**WHAT TO PRODUCE:** Among the entries below, find each line with "העסקים" and show it.

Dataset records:
+ + + + +

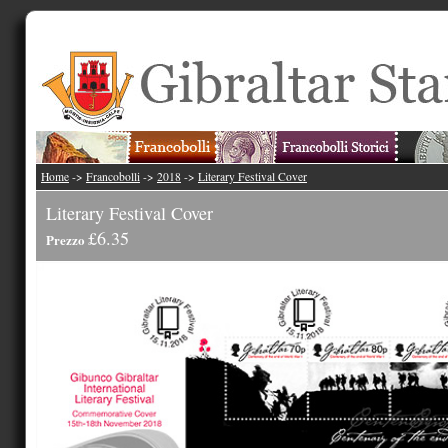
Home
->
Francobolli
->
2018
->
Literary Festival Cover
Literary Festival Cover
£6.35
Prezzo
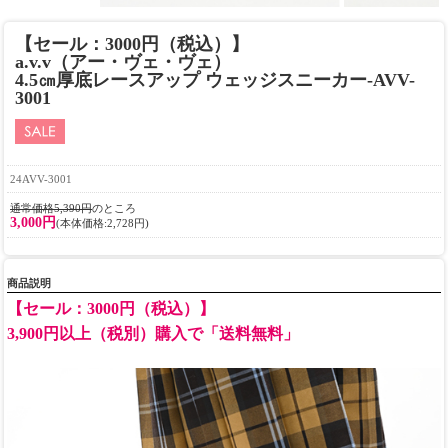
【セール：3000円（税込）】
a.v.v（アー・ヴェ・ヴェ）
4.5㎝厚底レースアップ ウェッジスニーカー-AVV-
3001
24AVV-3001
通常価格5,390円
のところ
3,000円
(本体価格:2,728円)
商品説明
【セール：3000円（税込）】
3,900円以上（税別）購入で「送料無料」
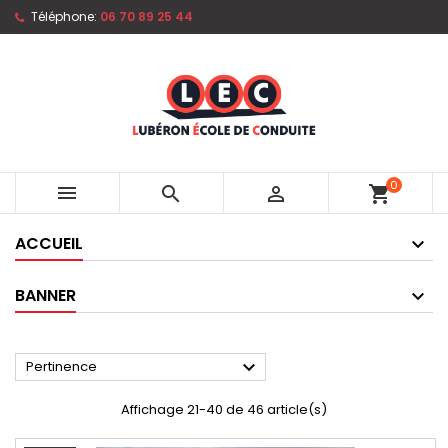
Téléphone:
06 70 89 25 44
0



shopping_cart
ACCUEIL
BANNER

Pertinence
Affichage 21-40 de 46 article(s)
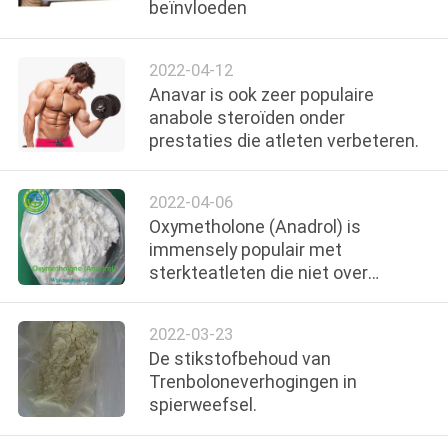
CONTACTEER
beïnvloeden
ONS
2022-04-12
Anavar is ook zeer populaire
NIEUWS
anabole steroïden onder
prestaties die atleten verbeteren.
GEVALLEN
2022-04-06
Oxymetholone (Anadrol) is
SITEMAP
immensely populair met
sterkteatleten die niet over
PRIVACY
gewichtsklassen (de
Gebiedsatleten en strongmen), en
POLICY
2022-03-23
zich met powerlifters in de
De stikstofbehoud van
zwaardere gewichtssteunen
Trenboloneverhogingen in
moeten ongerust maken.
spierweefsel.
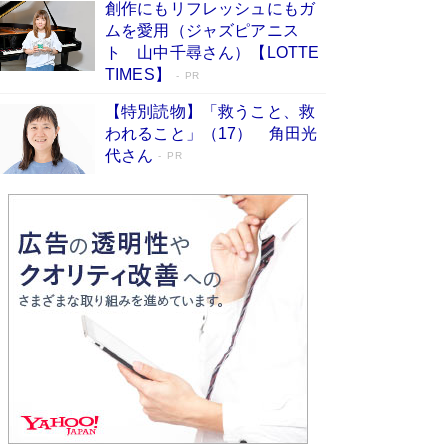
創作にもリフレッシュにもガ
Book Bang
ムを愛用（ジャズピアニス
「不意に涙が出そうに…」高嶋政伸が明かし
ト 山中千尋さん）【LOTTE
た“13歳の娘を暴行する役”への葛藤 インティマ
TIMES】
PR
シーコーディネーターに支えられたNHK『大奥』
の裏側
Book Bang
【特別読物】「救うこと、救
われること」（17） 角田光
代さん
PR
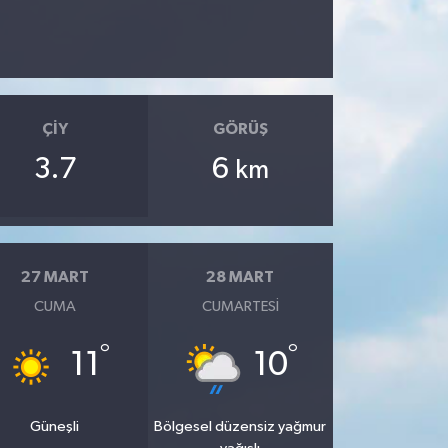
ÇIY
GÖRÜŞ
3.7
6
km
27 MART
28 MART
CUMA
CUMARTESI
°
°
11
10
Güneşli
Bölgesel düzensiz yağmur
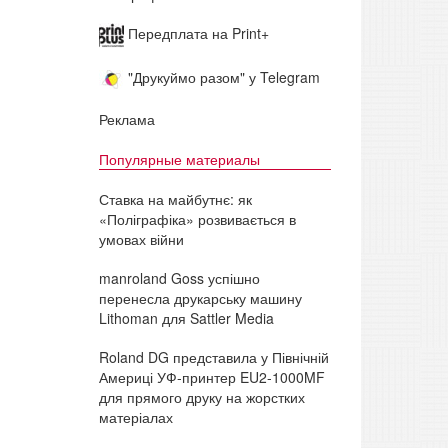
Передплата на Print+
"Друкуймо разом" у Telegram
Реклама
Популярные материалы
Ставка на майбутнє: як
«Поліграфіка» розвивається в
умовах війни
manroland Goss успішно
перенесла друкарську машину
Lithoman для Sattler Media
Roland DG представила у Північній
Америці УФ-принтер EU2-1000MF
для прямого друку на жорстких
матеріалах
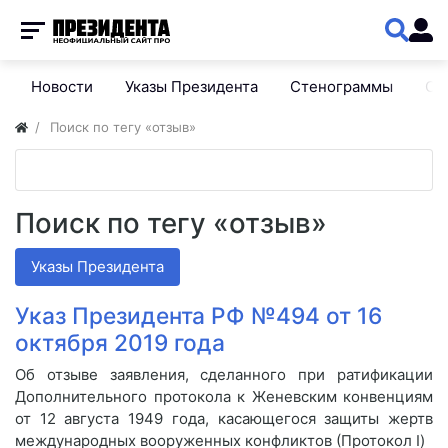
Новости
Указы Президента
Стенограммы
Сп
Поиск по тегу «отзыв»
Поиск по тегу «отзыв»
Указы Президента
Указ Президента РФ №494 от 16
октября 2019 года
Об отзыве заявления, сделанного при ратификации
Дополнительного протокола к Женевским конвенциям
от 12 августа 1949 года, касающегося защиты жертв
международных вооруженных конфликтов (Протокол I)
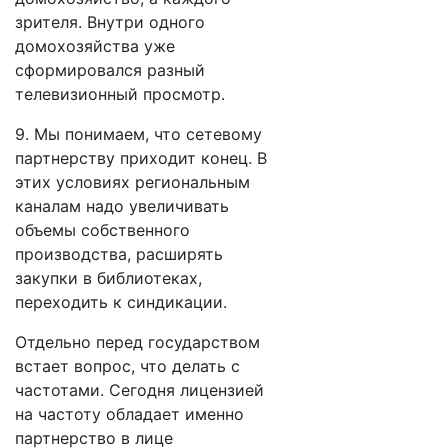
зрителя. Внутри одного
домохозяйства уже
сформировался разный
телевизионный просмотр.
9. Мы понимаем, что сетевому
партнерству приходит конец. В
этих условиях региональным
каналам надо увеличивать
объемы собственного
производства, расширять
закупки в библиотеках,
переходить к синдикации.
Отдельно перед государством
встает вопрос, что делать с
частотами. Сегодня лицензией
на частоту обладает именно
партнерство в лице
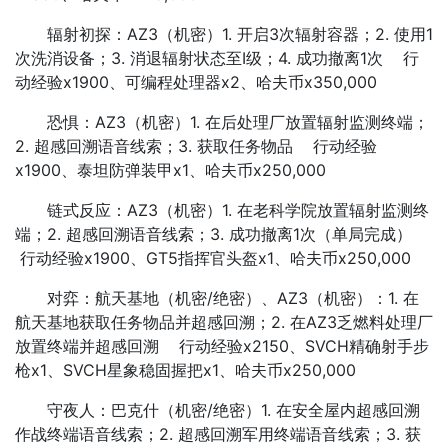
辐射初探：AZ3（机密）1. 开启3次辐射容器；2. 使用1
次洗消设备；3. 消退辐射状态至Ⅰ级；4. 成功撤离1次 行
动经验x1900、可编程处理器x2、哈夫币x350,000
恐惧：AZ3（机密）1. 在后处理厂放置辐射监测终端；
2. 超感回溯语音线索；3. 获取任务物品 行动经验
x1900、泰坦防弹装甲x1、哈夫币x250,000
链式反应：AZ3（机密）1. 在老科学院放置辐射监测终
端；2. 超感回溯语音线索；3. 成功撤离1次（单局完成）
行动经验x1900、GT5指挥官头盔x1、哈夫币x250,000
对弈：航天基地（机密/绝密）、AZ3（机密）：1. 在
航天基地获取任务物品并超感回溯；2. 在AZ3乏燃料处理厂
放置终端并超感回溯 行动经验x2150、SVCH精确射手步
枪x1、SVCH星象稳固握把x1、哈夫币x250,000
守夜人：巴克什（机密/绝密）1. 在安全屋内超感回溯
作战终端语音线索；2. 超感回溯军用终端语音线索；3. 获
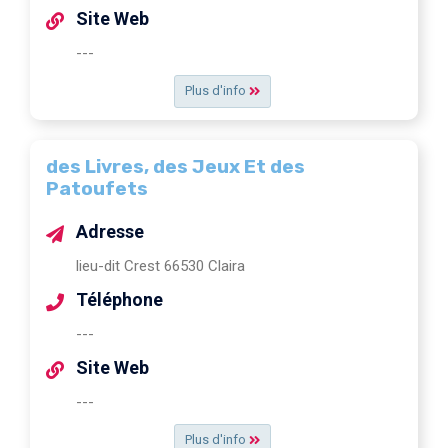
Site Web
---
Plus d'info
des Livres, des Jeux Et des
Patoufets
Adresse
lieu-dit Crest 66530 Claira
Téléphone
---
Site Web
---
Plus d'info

+ + + + +

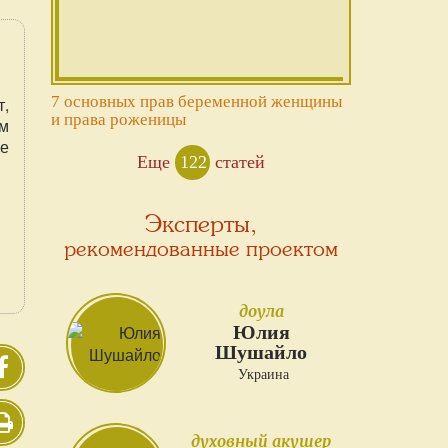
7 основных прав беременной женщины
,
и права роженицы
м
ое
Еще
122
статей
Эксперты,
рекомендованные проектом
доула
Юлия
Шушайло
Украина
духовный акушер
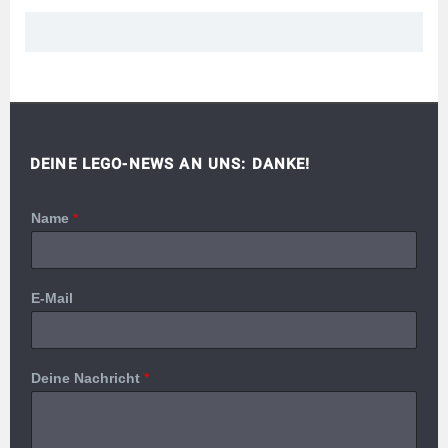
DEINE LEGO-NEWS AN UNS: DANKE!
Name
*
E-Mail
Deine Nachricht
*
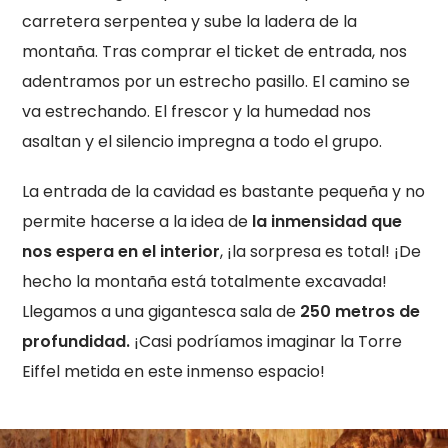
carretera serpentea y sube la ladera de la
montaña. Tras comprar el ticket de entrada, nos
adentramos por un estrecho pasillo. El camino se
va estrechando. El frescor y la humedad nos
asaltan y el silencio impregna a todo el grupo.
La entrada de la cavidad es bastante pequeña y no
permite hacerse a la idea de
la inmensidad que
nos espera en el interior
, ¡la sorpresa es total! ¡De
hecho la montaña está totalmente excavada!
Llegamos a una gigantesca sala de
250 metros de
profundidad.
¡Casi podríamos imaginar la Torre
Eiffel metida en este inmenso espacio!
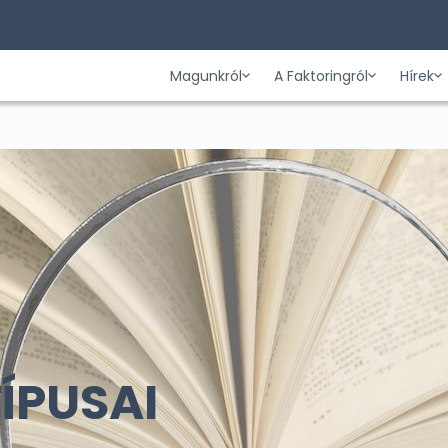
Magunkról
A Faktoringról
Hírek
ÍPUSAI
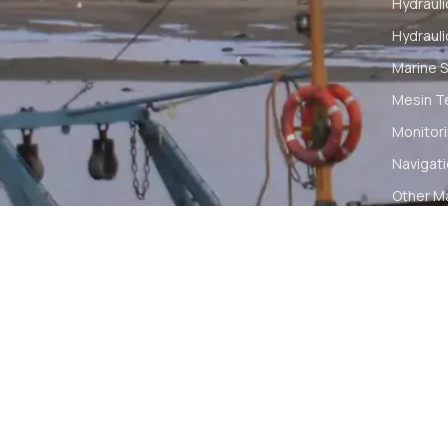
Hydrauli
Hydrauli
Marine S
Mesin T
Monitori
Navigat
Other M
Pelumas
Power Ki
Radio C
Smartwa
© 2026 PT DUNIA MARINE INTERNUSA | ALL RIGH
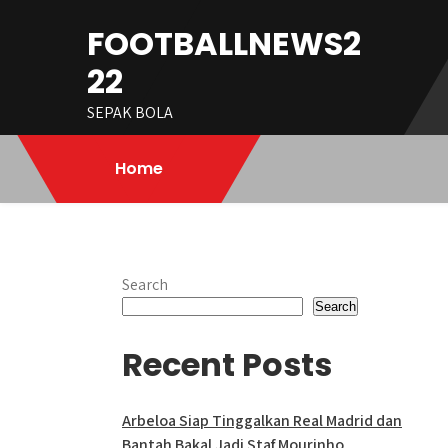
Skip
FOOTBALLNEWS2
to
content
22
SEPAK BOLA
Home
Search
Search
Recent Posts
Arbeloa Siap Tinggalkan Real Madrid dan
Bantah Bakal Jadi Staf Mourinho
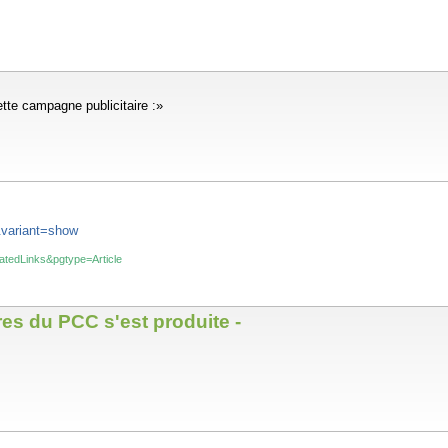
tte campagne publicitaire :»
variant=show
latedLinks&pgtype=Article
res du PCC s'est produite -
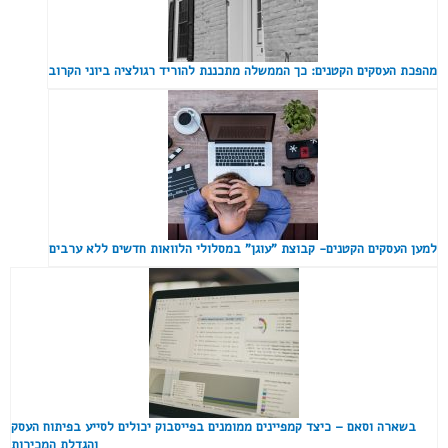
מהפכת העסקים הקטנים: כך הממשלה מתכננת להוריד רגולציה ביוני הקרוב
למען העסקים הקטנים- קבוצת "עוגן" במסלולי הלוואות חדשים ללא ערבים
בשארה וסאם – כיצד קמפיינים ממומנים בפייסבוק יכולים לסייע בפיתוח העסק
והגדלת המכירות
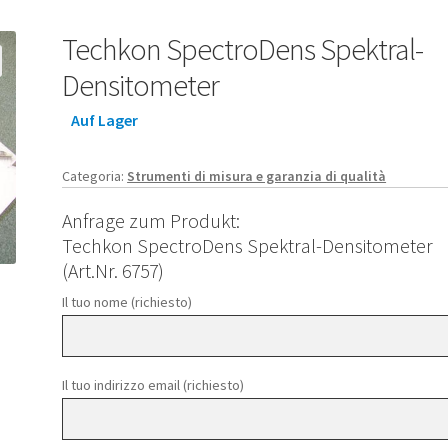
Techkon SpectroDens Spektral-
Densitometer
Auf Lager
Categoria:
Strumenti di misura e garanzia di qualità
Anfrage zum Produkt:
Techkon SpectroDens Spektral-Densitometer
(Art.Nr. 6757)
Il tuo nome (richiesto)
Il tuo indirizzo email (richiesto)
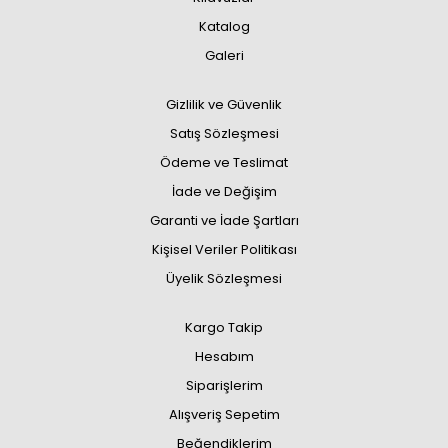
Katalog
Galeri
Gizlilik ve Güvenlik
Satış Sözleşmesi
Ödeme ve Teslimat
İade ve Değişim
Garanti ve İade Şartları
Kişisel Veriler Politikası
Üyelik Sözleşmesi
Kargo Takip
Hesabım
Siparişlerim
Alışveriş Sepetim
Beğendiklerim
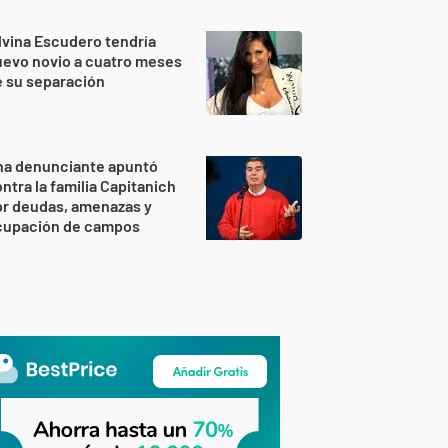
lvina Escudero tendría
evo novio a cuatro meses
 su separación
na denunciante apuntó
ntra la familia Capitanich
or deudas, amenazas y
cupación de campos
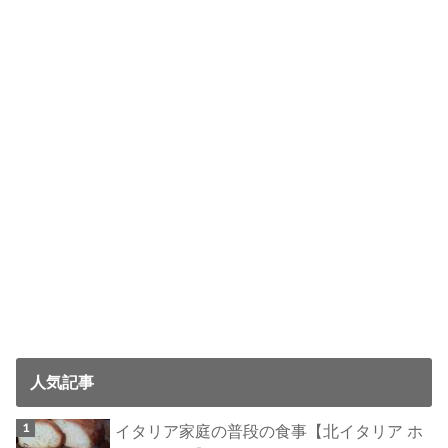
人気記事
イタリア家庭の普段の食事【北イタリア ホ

+ + + + +

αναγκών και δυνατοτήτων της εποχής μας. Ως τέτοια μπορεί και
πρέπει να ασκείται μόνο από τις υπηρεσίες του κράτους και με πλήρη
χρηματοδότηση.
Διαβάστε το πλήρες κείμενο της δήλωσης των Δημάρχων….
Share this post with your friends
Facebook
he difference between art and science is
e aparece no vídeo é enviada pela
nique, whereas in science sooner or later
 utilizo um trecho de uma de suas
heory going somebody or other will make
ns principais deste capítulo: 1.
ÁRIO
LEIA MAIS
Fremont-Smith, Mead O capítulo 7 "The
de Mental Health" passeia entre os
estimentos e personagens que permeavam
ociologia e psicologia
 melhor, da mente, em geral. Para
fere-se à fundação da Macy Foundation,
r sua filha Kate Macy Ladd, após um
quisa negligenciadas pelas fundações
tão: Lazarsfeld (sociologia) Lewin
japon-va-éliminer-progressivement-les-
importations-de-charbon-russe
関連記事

+ + + + +

**RESPONSE TO THIS TASK:**
מהפכת העסקים הקטנים: כך הממשלה מתכננת להוריד רגולציה ביוני הקרוב
למען העסקים הקטנים- קבוצת "עוגן" במסלולי הלוואות חדשים ללא ערבים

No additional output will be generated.